There’s just something about Dixie Chicks – Shut Up & Sing that just makes me mad. I’m quite sure that’s one of the points of the entire endeavor, but it doesn’t quite make me happy.
In London in 2003, on the first night of their “Top of the World” tour, Natalie Maines, the lead singer of The Dixie Chicks, unhappy about the U.S.’s plans for war in Iraq, stated that she was ashamed the President of the United States was from Texas. Because the President’s approval rating was sky high at that point and the U.S. was gearing up for war, a group of people felt that the very notion that someone might disagree, publicly, with the Commander-in-Chief was hugely, unforgivably, and ludicrously unpatriotic. Maines’s comments got skewed and transformed into something far larger and The Dixie Chicks quickly found themselves being boycotted and banned from country radio stations; they had, apparently, alienated their conservative fan base.

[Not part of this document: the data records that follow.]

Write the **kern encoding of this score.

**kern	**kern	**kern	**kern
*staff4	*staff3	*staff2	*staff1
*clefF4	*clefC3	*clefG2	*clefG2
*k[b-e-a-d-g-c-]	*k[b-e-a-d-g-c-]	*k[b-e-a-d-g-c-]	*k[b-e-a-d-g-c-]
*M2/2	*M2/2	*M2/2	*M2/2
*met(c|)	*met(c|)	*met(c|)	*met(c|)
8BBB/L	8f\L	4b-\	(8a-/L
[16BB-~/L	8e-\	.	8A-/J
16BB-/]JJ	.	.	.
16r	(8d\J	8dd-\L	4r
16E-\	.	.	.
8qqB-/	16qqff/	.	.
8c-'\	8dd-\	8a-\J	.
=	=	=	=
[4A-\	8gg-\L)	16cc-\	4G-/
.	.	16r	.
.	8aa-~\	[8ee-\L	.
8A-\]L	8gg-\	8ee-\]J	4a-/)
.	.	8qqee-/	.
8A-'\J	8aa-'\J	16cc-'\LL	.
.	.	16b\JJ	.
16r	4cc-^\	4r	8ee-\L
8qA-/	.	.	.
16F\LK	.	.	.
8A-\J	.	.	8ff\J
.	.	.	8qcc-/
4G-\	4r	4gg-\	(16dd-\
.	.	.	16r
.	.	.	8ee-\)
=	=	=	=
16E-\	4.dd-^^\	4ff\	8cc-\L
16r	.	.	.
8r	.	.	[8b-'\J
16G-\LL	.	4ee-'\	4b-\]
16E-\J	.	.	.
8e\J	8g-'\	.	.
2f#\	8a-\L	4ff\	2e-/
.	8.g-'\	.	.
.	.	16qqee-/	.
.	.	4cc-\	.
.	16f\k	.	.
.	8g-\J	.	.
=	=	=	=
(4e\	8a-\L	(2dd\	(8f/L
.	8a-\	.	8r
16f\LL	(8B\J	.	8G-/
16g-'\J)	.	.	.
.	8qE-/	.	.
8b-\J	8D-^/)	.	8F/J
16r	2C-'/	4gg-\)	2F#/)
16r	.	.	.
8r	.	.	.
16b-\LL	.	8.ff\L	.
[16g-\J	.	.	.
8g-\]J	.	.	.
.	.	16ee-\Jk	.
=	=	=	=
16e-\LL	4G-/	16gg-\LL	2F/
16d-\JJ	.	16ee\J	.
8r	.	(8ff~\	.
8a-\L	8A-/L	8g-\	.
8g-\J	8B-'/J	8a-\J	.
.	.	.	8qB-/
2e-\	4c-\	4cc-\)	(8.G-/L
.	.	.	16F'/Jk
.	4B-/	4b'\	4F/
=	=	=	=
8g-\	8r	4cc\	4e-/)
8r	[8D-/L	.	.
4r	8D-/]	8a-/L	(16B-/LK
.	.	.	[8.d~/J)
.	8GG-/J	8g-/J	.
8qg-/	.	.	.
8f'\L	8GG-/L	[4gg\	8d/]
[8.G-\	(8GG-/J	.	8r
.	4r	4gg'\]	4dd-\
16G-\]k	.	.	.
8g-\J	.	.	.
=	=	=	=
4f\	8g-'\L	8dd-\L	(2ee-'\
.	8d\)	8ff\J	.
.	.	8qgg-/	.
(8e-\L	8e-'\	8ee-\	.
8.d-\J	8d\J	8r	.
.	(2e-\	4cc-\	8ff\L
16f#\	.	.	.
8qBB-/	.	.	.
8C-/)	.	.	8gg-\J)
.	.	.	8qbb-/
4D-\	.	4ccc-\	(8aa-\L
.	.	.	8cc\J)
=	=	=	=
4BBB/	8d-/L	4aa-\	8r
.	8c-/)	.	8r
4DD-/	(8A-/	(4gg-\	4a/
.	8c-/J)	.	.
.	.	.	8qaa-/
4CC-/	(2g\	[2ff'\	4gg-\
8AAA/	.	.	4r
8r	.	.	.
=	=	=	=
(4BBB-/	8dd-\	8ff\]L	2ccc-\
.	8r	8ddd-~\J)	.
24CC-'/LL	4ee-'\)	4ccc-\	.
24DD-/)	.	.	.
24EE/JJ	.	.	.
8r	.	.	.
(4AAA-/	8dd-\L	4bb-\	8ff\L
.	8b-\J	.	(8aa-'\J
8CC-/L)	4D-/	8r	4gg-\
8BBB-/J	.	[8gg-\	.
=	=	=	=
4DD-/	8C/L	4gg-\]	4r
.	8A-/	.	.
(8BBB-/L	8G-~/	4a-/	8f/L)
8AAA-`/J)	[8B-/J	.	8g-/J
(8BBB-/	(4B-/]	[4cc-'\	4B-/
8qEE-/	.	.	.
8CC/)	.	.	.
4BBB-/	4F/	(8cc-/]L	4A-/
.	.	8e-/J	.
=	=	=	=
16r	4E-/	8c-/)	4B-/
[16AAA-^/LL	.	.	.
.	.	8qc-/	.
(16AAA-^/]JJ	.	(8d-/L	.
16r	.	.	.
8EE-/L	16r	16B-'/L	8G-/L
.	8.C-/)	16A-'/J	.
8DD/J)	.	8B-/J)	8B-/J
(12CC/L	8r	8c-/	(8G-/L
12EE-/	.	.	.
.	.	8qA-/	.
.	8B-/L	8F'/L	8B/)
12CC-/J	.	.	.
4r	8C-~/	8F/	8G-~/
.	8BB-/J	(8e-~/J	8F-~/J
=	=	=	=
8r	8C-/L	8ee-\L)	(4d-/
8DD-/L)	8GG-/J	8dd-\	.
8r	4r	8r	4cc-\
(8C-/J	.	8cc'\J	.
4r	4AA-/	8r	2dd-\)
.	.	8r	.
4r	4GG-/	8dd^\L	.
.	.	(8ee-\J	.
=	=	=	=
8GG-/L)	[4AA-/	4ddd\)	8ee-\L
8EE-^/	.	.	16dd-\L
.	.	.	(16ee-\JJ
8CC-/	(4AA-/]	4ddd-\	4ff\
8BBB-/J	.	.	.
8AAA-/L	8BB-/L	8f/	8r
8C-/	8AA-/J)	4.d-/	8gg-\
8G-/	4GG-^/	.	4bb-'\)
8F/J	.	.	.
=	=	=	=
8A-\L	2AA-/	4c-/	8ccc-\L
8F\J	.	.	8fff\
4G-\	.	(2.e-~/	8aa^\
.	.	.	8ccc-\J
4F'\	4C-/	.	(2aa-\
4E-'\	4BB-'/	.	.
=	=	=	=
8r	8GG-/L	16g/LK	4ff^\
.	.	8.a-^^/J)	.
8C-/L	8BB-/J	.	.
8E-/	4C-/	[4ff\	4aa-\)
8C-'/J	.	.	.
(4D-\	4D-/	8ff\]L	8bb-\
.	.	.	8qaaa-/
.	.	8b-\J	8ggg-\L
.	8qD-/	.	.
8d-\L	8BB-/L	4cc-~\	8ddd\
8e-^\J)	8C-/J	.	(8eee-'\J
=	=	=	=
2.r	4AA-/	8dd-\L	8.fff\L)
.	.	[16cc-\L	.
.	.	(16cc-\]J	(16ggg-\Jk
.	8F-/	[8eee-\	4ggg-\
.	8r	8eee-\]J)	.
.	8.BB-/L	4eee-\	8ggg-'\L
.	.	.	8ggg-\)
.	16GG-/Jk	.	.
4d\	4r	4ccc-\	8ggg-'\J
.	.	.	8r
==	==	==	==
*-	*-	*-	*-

This documentary follows The Dixie Chicks from immediately prior to when the comment was made through the summer of 2006, charting their setbacks and leaps forward. It shows how they remained together as a band, and how certain things have changed in the three intervening years, while others remain the same.

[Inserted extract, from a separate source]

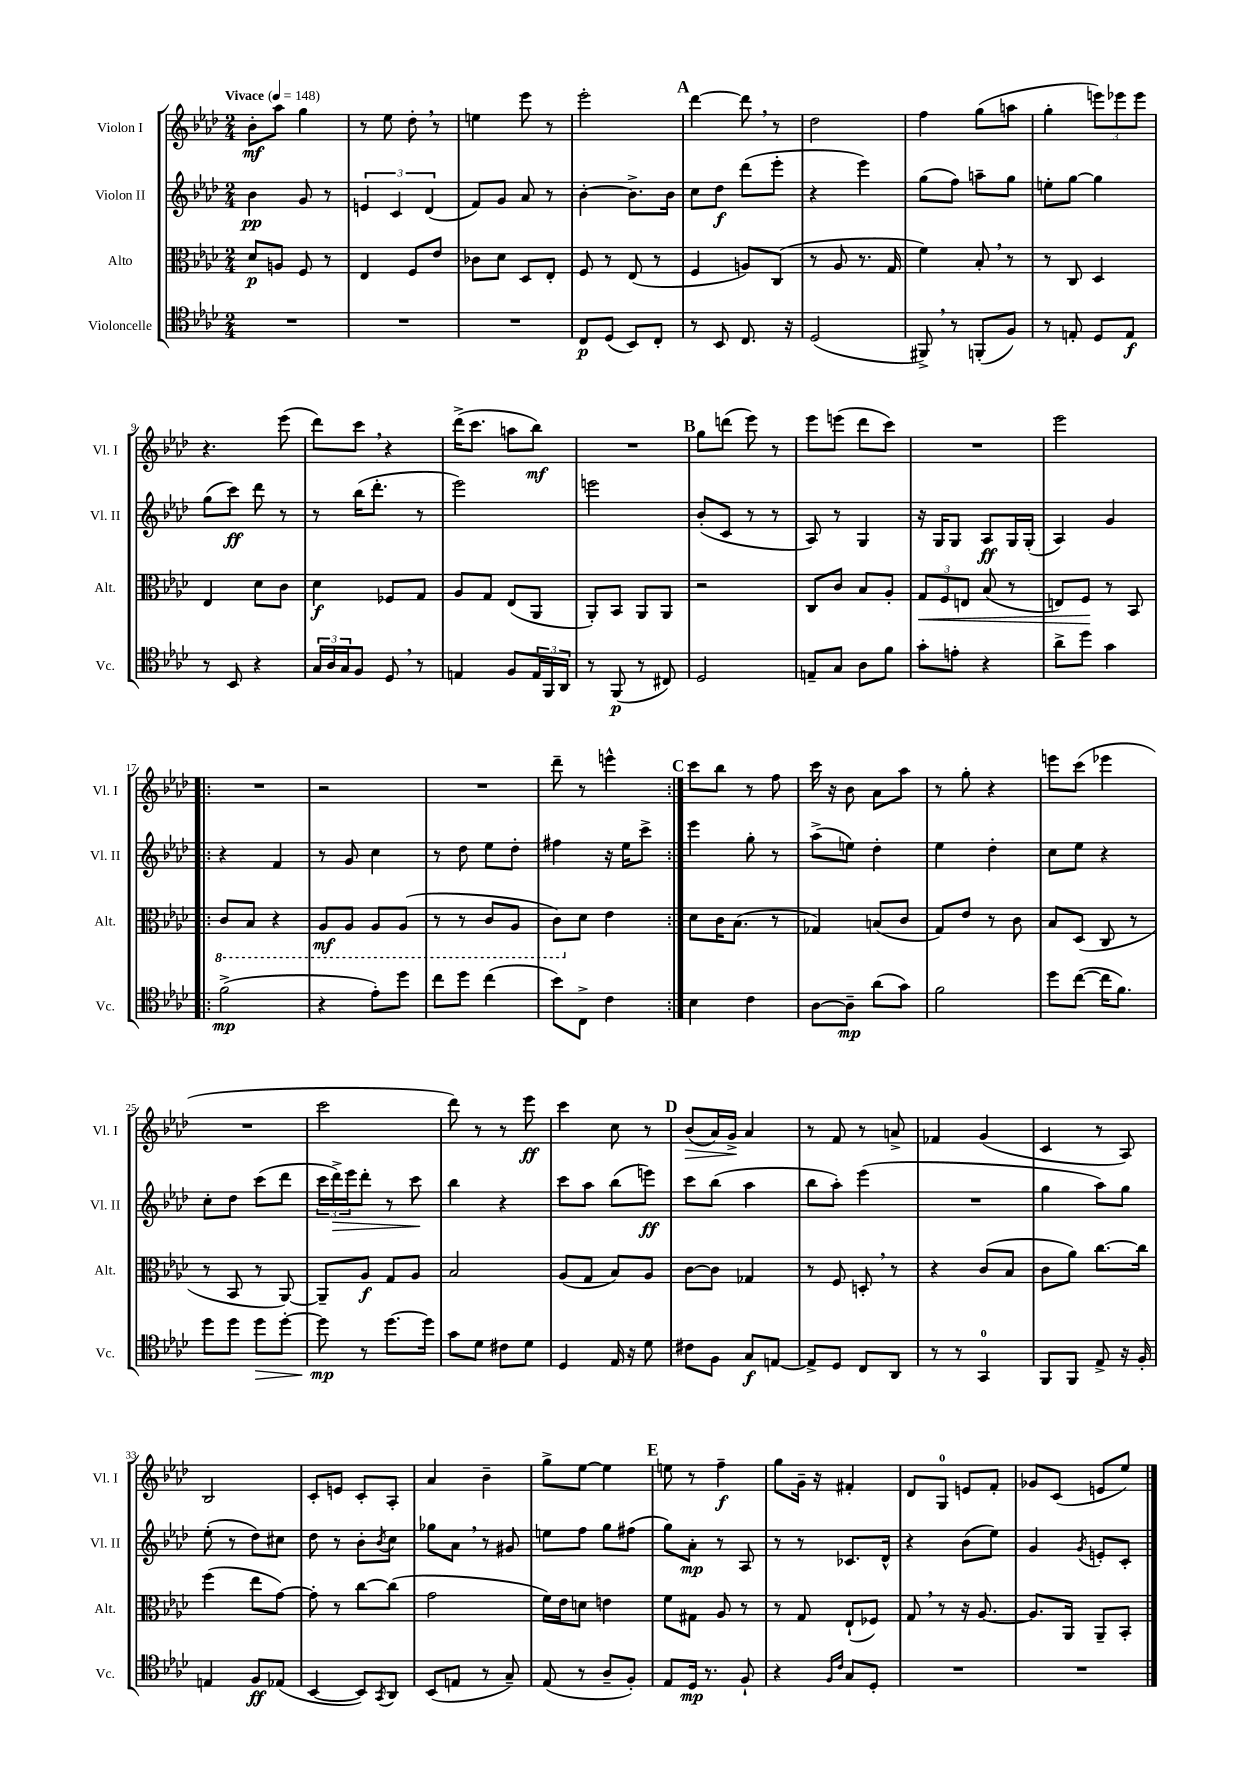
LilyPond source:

The Chicks have never quite gotten back their country fan base, and still find it hard to get played on country radio stations, have had trouble filling venues in the south, but have remained one of the top selling female acts. Though it occurred after the documentary was released, The Chicks even won five Grammy Awards in February, 2007.
My anger, it should be made clear, is in no way directed at the film, filmmakers, The Dixie Chicks, it’s at our nation. And, if the movie can get someone that riled up at the way people in this country behave, it has accomplished it’s goal and is a success. I just don’t understand why people can get so bent out of shape because someone says that they disagree with our President. How is that unpatriotic?
The answer, as implied by the documentary, is quite simple: people just don’t get it. People jumped on the anti-Dixie Chicks bandwagon completely unaware of what Natalie Maines said, and it all only happened because Bush’s approval ratings were so high. Maines looks into the camera during this documentary as says not once, but twice, to President Bush that he is a “dumb fuck.” That’s perfectly acceptable today because a majority of our country now believes that the Iraq War was a mistake and disagree with how President Bush has handled it.
The only possible conclusion to all this is that there are too many people in this country that don’t understand what freedom of speech is or means. People working at radio stations that refuse to play The Dixie Chicks are able to explain themselves very well in the movie: their listeners will tune away if The Chicks are played. People angry at The Chicks are less able to explain their feelings, from associating The Chicks’s statement with Communism to explaining that they shouldn’t voice anti-American sentiment when outside the country.
The movie, while biased in favor of The Chicks, doesn’t always show them or their management in a good light. They unquestionably say silly things and add unnecessary fuel to the fire, but that sort of thing is completely overshadowed by stuff like the death threat made against Maines before a show in Texas.
The entire documentary ultimately pushes for greater understanding; The Chicks want people to know what was said and what the response was. They don’t shy away from what they did, they’re just trying to understand how it all ended up going as far as it did.
They come off as wholly sympathetic, and their actions as, usually, very understandable. They are made to appear as down to earth, average people. Whether or not those parts are true to life, I can’t say, but the documentary does a wonderful job of making it appear to be the case.
The Dixie Chicks – Shut Up and Sing is fun, interesting, and provocative. Agree or disagree with them, like or dislike the music, go and see the documentary.